[Tekstfragment]:
□ □ □ □ □ □ □
In Ontario in Canada heeft men een aantal jaar geleden dezelfde beweging doorgemaakt. Ik heb het daar in het hoofdlijnendebat ook over gehad. Is er bij de keuze voor de verdere vervolgstappen gekeken naar hoe men het daar heeft gedaan? Zijn daar lessen voor Nederland uit getrokken?

Het eindadvies dat we enkele weken geleden inhoudelijk hebben besproken, is zeer breed. Er valt dus ook nog een hoop in te vullen en te concretiseren. Die ruimte is er volgens ons ook.

De voorzitter:

U hebt nog een halve minuut.

Mevrouw Straus (VVD):

Het belangrijkste is wat ons betreft echter wel dat de vernieuwing er komt en dat die aansluit bij de tegenwoordige en toekomstige tijd. Onze kinderen, de volgende generaties, verdienen onderwijs dat hen goed voorbereid op hun toekomst. Laten we daar nu toch vooral samen mee aan de slag gaan.

De heer Van Meenen (D66):

Mevrouw Straus zei dat de Staatssecretaris gelukkig met de Onderwijscoöperatie is gaan praten. Dat ben ik met haar eens. Overigens was dat natuurlijk niet zijn oorspronkelijke plan, want dat was een staatscommissie. Maar goed, dat terzijde; eind goed al goed. Ik heb in mijn bijdrage gezegd dat het voor het draagvlak ook van belang is dat de Onderwijscoöperatie zelf draagvlak heeft. Ik beluister dat dit op z'n minst onder druk staat, in die zin dat het bestuur van de Onderwijscoöperatie nog steeds gevormd wordt door bestuurders van vakbonden, vakverenigingen, Beter Onderwijs Nederland et cetera. Is mevrouw Straus het met mij eens dat we daar zo snel mogelijk verandering in moeten brengen en dat de Onderwijscoöperatie, die tenslotte door de overheid in stand gehouden wordt, echt een vereniging moet worden van, voor en door docenten, en dat ze dus ook bestuurd moet worden door docenten?

Mevrouw Straus (VVD):

De heren Van Meenen en Rog hebben daarover een motie ingediend tijdens het debat. Wij hebben die gesteund, want wij hebben zelf in het debat ook gerefereerd aan een rol voor de Onderwijscoöperatie in het vervolgtraject. De Onderwijscoöperatie is wat ons betreft op dit moment echt de representant van de beroepsgeroep, en dat is nog niet ideaal. Ze is nu inderdaad nog een samenstelling van een aantal lidorganisaties. Ik zou er op termijn heel graag naartoe willen dat ze een andere structuur krijgt. Of dat zo snel mogelijk moet gebeuren, zoals de heer Van Meenen zegt, kan ik niet goed beoordelen, want dat vind ik ook iets van de Onderwijscoöperatie zelf.
□ □ □ □ □ □ □
[Opgeslagen items uit de dataset]

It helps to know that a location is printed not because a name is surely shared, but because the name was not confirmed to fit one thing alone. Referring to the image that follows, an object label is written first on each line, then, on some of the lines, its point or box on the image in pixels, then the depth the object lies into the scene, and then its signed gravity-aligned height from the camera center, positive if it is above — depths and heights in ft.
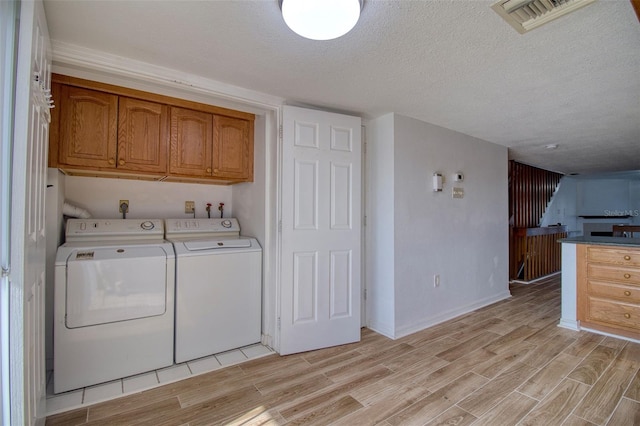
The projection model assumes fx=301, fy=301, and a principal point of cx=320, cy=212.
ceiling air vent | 4.61 +3.30
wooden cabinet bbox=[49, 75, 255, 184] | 7.15 +2.11
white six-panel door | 8.57 -0.44
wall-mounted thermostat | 10.83 +1.24
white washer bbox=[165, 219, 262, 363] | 7.93 -2.11
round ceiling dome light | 4.30 +2.95
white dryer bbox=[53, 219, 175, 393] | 6.64 -2.17
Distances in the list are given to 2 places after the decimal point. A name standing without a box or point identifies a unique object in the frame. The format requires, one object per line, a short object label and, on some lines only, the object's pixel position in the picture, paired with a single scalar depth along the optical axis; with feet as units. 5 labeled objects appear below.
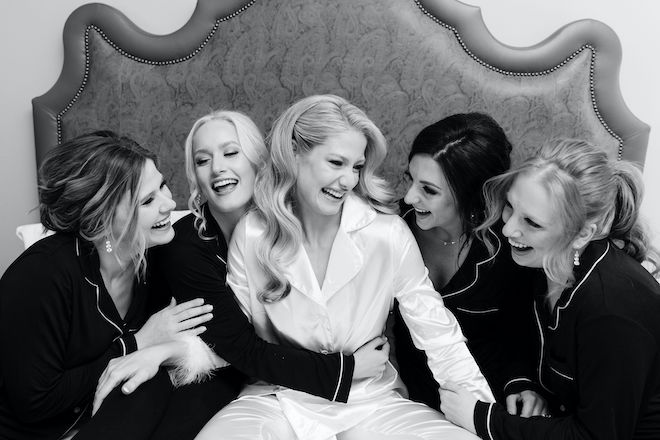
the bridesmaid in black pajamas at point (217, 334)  5.51
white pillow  7.07
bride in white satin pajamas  5.59
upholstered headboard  7.60
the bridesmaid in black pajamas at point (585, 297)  4.56
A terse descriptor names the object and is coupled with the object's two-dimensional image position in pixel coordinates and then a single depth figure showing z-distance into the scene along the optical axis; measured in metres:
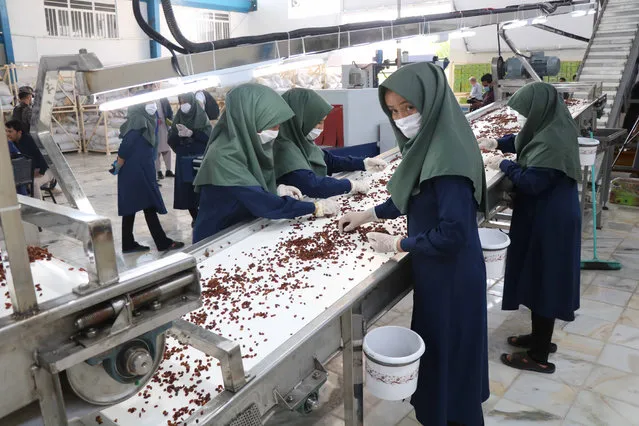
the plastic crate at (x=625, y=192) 6.57
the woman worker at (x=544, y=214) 2.86
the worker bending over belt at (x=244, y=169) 2.49
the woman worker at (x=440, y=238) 1.87
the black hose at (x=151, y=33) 1.68
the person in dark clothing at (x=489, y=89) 8.55
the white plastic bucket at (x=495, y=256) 2.54
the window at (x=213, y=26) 18.94
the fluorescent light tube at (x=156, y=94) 1.82
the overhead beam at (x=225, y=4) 17.62
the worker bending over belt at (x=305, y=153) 3.06
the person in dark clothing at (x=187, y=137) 5.41
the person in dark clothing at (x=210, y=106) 6.91
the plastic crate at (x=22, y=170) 4.60
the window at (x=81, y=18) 14.39
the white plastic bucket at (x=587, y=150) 3.78
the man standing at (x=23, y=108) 7.21
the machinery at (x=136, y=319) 0.78
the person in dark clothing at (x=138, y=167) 4.99
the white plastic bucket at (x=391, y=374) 1.69
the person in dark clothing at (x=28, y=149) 5.81
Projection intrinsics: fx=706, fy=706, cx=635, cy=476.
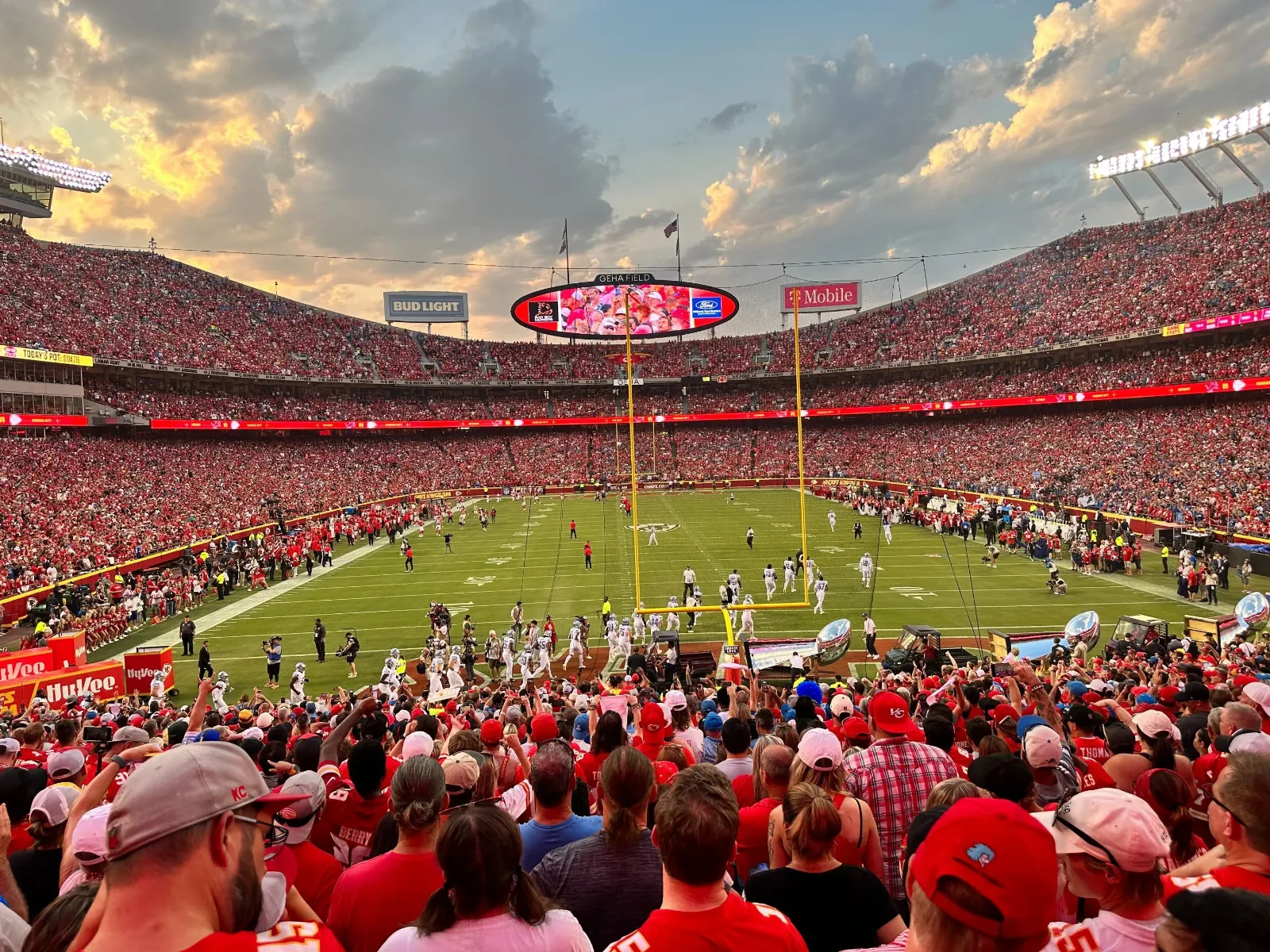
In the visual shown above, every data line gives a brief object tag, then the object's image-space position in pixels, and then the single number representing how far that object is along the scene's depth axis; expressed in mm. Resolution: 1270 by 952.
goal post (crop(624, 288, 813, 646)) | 17312
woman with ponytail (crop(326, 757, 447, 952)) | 2621
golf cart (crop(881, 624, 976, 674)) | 13461
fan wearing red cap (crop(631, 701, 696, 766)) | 5168
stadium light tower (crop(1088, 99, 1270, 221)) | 47250
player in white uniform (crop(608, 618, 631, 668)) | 17219
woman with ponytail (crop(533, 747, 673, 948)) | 2742
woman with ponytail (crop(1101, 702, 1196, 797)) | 4527
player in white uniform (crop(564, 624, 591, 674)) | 16844
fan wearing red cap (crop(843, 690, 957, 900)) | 3842
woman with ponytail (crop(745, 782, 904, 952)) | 2533
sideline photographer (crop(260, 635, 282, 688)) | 16422
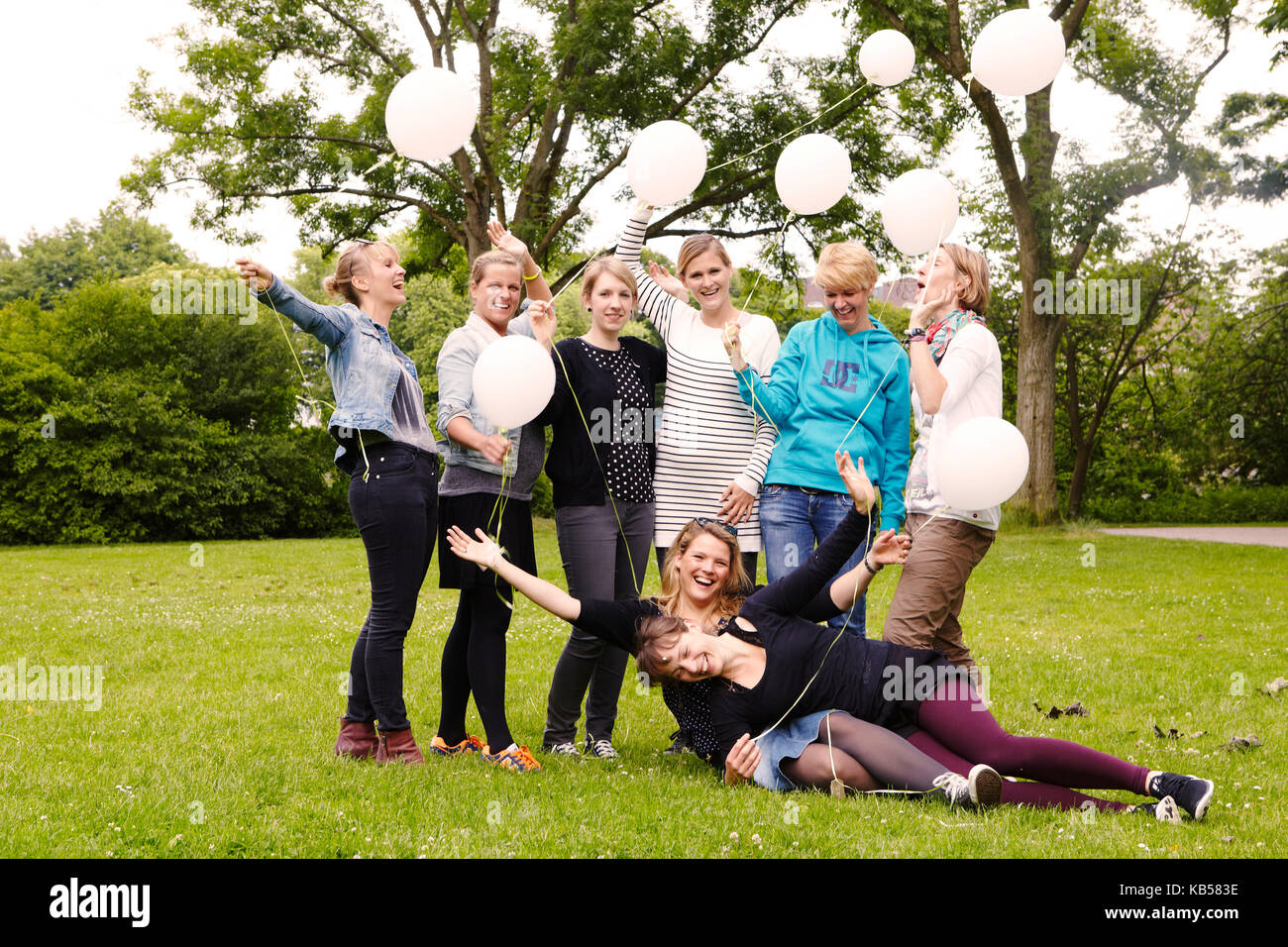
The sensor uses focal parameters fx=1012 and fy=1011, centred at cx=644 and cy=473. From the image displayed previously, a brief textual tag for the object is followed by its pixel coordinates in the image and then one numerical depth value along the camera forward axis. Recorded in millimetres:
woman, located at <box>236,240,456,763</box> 3836
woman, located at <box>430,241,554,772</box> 4004
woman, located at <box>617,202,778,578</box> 4152
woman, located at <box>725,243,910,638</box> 3967
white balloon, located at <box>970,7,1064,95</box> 4129
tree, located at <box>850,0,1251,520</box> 15430
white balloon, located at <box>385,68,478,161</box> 4074
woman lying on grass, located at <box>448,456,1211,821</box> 3408
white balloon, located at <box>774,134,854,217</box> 4379
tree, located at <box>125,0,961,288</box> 16391
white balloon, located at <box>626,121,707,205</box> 4219
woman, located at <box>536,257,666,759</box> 4133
□ □ □ □ □ □ □
[Wat te doen]:
[1] Beantwoord de volgende vragen over het debatfragment:
(a) In welke Canadese provincie heeft men een aantal jaar geleden dezelfde beweging doorgemaakt?
(b) Wat was volgens de heer Van Meenen het oorspronkelijke plan van de Staatssecretaris?
(c) Welke twee heren hebben tijdens het debat een motie ingediend?
[2] Typ uit het debatfragment alles over vanaf "Het belangrijkste is" tot en met "de slag gaan.".

[Antwoorden]:
[1]
(a) Ontario
(b) Een staatscommissie
(c) De heren Van Meenen en Rog

[2]
Het belangrijkste is wat ons betreft echter wel dat de vernieuwing er komt en dat die aansluit bij de tegenwoordige en toekomstige tijd. Onze kinderen, de volgende generaties, verdienen onderwijs dat hen goed voorbereid op hun toekomst. Laten we daar nu toch vooral samen mee aan de slag gaan.